Count how many lines in the data below include "流动物质平衡法". Answer with the number only.

Segment Start: EXTRACTED DATA

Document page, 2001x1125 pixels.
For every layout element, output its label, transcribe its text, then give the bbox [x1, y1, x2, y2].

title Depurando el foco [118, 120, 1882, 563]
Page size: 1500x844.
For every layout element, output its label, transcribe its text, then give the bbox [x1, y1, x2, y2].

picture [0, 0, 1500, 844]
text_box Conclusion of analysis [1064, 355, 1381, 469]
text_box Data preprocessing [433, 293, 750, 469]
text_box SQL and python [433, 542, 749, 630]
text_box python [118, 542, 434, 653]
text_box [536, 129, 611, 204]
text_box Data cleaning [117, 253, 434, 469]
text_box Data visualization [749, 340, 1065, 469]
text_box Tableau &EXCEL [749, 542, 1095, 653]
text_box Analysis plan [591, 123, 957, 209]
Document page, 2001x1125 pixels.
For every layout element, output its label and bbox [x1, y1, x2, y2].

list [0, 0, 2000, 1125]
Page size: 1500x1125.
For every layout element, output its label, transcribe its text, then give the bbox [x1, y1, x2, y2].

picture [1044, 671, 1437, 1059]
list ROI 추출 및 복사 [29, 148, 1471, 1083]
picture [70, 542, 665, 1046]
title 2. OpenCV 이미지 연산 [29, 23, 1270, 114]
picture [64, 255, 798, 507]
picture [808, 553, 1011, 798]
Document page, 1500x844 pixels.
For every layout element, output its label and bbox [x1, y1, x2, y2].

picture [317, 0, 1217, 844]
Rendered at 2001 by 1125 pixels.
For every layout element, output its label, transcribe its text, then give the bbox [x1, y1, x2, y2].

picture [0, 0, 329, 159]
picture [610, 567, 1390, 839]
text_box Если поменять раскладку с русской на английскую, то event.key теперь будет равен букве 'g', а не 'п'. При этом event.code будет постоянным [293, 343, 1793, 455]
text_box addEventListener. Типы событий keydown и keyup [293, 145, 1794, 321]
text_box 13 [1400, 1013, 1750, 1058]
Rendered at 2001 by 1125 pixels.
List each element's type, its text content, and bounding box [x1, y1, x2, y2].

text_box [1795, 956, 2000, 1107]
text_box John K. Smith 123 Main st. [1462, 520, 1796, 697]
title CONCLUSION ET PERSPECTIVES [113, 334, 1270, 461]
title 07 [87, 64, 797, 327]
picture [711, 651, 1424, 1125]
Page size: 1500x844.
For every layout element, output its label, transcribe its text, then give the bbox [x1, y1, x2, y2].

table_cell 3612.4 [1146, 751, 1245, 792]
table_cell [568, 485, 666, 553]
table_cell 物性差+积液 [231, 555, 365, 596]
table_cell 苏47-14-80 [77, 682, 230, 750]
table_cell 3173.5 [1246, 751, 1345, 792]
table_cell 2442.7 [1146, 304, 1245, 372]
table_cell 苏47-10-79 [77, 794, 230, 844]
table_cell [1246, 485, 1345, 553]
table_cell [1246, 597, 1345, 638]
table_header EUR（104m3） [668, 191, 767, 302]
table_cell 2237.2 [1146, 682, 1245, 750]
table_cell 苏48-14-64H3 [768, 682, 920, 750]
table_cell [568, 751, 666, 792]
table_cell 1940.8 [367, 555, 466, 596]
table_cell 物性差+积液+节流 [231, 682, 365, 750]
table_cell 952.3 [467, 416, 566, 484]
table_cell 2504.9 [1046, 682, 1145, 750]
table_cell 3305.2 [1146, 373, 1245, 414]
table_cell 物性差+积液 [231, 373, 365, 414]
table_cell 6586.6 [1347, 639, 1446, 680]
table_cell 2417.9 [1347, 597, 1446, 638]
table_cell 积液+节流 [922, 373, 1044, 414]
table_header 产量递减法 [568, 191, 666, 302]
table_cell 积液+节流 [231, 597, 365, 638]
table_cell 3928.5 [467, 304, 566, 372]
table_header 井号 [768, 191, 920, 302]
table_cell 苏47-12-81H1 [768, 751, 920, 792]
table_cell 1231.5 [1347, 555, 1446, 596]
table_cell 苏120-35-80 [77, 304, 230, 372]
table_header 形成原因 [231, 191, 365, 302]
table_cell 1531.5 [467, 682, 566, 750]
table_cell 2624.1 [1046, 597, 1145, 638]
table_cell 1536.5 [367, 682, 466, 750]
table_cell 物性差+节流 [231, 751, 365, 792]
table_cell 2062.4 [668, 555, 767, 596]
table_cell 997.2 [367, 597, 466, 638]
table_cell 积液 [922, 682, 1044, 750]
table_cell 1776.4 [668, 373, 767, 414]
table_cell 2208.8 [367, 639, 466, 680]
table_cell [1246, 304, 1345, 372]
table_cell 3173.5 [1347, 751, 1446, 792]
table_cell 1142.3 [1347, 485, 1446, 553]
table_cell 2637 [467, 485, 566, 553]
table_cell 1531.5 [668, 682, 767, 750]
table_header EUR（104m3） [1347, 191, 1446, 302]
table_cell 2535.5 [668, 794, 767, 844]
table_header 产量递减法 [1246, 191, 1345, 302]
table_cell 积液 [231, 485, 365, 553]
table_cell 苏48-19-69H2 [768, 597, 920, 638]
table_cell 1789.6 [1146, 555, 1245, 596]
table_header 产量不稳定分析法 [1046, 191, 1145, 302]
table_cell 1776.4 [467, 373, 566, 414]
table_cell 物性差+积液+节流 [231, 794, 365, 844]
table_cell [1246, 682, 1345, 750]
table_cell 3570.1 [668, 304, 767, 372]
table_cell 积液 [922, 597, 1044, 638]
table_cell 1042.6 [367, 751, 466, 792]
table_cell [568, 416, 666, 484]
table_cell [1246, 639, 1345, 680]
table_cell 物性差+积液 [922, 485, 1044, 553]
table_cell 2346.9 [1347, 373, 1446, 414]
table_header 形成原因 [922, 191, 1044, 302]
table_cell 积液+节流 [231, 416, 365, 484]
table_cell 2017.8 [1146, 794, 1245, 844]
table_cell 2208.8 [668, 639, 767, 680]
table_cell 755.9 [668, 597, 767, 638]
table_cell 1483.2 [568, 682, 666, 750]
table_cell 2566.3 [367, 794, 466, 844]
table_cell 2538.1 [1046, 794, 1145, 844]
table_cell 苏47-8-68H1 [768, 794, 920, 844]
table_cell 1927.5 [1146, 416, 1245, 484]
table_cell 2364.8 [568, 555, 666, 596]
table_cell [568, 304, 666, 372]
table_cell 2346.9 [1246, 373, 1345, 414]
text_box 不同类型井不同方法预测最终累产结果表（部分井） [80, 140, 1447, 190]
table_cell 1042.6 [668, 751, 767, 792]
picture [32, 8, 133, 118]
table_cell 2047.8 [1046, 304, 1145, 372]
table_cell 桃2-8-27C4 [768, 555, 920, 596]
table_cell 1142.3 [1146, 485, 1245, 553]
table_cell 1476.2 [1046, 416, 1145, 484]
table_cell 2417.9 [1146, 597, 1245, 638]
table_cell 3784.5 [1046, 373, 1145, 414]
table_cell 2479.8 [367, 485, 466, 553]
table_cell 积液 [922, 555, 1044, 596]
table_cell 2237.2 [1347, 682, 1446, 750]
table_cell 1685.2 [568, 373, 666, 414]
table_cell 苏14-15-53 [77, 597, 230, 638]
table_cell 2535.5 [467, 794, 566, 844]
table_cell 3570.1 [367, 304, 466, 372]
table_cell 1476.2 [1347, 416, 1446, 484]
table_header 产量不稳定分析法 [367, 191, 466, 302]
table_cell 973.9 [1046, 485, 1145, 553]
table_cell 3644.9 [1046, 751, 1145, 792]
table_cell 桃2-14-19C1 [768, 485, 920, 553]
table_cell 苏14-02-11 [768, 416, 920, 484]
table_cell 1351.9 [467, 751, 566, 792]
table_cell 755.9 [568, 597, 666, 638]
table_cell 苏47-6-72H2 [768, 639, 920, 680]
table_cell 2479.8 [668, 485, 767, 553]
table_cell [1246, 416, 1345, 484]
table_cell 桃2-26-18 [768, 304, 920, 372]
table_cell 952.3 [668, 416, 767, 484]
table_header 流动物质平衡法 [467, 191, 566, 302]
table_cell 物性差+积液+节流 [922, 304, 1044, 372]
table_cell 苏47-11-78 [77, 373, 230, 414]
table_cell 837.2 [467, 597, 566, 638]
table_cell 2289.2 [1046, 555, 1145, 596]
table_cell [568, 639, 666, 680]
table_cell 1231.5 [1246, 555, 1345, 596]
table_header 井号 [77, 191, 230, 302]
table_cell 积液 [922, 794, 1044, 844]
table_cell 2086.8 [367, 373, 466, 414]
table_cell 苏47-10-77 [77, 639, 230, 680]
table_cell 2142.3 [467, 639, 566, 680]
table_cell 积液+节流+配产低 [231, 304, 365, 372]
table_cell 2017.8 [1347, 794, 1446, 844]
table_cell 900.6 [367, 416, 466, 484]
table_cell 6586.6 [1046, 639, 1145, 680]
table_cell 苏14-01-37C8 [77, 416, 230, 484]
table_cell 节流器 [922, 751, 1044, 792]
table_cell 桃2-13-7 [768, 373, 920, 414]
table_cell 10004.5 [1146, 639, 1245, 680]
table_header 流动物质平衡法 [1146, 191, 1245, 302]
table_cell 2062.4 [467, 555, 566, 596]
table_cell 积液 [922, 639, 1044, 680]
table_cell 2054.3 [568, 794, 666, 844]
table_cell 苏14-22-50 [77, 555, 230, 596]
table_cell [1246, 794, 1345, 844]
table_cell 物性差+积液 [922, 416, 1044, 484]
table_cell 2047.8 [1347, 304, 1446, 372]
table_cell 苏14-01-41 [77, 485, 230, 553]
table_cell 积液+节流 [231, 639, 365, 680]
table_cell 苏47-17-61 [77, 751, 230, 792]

Segment End: EXTRACTED DATA

PROBLEM SOLUTION:
2